White v. Ford, 500 F.3d 963 (9th Cir. 2007)

WTO won a reversal and a new trial on the punitive damages phase of a product liability case originally tried by another firm in 1998.  The first jury's compensatory damages award and finding of oppression or malice had been affirmed on an appeal in which WTO filed an amicus curiae brief attacking the punitive damages portion of the judgment.  WTO was asked by the client to step in when the case was remanded for retrial solely on the amount of punitive damages. WTO persuaded the second jury to award only one-third of the amount awarded in the initial trial.  WTO then represented the company on the second appeal.  In 2007, the U.S. Court of Appeals for the Ninth Circuit found numerous errors in the trial court's rulings and jury instructions, reversed, and sent the case back for yet another trial on the amount of punitive damages.
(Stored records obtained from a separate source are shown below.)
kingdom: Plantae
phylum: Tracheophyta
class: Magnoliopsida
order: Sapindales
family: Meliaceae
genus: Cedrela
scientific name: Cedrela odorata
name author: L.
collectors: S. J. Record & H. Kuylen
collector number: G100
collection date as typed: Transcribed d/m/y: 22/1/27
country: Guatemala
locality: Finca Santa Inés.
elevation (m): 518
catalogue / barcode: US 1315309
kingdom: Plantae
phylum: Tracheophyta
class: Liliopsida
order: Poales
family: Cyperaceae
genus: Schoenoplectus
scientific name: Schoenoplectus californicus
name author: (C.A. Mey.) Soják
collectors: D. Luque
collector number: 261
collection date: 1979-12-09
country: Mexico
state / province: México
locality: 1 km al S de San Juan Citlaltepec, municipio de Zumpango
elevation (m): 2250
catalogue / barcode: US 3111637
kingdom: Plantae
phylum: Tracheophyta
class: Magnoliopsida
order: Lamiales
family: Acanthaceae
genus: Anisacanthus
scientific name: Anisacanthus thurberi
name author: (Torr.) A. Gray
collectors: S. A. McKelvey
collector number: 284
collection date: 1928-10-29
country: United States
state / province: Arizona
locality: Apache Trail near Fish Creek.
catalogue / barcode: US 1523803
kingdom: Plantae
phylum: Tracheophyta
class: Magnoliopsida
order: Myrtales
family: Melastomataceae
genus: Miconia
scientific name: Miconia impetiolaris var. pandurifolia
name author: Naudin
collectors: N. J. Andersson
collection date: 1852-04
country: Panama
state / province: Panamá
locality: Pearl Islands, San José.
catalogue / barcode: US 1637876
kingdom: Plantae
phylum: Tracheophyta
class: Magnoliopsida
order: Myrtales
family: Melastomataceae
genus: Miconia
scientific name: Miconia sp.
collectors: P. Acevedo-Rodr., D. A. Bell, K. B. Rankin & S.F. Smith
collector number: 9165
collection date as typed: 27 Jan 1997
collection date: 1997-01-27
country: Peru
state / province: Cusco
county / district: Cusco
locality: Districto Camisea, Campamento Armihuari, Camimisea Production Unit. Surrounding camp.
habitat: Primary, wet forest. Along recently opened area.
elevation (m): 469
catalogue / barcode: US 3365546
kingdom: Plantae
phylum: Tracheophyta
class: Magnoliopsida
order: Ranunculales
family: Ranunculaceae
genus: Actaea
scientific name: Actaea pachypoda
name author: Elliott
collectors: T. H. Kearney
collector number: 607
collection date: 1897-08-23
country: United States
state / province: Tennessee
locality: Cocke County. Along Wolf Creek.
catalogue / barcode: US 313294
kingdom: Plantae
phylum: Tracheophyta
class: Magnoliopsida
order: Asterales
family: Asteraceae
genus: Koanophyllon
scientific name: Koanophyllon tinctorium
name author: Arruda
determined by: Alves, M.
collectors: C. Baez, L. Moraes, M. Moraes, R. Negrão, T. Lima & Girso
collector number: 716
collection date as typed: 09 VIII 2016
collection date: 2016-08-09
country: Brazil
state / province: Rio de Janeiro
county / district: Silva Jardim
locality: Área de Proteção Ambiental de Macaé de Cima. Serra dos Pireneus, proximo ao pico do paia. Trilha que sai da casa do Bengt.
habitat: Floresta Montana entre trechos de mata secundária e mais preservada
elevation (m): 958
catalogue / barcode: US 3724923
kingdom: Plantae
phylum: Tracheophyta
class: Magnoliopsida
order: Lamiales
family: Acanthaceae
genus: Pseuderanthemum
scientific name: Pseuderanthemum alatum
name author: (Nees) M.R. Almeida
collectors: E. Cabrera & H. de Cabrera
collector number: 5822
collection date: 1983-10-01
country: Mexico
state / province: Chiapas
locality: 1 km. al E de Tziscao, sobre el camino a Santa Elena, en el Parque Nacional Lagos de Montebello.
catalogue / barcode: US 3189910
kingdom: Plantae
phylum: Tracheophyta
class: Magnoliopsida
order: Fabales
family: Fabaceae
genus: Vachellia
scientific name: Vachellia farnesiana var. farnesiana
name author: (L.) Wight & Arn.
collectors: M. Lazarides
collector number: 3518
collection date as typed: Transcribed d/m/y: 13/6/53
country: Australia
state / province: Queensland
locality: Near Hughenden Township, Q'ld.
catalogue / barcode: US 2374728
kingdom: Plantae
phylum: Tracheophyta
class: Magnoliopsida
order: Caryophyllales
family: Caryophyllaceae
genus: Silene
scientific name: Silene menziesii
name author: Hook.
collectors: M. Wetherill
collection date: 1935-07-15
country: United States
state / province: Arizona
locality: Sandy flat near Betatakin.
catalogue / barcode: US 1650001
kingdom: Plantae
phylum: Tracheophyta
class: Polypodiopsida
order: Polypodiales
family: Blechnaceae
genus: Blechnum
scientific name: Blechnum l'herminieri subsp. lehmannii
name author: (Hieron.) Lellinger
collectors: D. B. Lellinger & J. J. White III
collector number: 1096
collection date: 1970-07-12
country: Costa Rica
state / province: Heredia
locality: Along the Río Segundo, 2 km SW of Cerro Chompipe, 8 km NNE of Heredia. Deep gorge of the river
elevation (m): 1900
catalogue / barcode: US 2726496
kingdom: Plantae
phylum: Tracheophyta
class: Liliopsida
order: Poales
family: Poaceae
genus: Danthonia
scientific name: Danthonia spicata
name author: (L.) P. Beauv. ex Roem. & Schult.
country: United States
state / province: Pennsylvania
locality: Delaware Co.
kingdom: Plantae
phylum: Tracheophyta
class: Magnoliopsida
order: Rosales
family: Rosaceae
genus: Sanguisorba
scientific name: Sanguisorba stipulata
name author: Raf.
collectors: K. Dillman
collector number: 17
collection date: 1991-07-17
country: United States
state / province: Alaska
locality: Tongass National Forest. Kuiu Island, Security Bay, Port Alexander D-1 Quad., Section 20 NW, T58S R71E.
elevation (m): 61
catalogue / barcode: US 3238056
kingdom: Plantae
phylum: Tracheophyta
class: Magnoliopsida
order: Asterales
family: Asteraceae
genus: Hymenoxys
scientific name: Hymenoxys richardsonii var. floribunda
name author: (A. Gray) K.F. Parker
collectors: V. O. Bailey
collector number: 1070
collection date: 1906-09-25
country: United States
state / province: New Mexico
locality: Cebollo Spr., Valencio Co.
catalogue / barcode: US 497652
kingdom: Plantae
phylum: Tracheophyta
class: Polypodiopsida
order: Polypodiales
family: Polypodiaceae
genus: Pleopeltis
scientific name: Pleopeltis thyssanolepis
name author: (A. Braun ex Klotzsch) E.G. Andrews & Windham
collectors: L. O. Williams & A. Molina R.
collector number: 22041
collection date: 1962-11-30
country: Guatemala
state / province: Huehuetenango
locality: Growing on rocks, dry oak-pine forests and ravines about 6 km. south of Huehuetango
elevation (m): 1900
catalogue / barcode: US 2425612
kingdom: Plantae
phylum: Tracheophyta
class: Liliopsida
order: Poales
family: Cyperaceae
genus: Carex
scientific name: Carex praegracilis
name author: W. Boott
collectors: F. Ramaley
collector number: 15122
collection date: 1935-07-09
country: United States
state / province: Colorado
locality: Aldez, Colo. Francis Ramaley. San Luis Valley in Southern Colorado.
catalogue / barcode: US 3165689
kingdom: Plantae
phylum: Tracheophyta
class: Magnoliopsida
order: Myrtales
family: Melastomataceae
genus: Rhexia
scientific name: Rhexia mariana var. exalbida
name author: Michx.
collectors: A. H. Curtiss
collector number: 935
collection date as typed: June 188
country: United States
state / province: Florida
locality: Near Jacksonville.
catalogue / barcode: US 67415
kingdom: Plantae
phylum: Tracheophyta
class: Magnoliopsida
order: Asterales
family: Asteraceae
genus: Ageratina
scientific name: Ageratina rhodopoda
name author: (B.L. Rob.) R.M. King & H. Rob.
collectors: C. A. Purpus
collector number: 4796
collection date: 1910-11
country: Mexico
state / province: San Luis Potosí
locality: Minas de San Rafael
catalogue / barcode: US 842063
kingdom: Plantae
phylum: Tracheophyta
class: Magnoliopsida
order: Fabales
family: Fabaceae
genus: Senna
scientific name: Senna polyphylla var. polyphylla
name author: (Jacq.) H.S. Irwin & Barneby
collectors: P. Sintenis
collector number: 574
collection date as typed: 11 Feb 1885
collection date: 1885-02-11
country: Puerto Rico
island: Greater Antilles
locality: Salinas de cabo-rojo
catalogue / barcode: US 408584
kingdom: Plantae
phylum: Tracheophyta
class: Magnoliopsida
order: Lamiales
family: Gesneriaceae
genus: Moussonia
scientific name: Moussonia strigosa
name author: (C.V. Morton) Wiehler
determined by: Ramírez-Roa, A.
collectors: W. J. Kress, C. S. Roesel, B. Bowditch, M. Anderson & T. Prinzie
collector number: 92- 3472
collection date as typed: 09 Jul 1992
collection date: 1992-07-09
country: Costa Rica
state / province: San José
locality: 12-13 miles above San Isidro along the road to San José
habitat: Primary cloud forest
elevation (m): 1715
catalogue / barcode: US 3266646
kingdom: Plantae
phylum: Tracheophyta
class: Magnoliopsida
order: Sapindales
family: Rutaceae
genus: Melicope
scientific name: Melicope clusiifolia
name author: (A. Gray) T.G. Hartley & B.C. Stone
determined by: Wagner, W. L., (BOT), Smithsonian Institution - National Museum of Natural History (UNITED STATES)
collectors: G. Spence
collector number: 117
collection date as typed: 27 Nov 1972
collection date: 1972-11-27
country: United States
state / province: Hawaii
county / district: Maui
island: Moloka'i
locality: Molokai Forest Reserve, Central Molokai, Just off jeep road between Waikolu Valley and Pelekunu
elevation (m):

This case arose from the death of a three-year-old boy who was playing without supervision in and near his father's 1993 F-350 Ford pickup truck. While he was playing in the vehicle, it began to roll down the driveway of his parents' home, and he fell from the vehicle and was run over and killed by it. The boy's estate and parents sued Ford in federal district court in Nevada, principally alleging that the parking brake for the vehicle spontaneously disengaged, resulting in the fatal rollaway accident. In the first trial of the case, in 1998, another firm represented Ford. The first jury found Ford liable for negligence, failure to warn of the dangerous condition caused by the brake, and intentional misrepresentation of the safety of the vehicle, and awarded compensatory damages. The first jury also found that Ford had acted with oppression and malice and assessed punitive damages. Ford appealed, and the Ninth Circuit upheld the underlying liability findings, but reversed the punitive damages award and remanded the case for retrial solely on punitive damages.

Obtained reversal from the Ninth Circuit Court of Appeals and a new trial on the punitive damages phase in a product liability case against Ford Motor Company that involved the death of a child.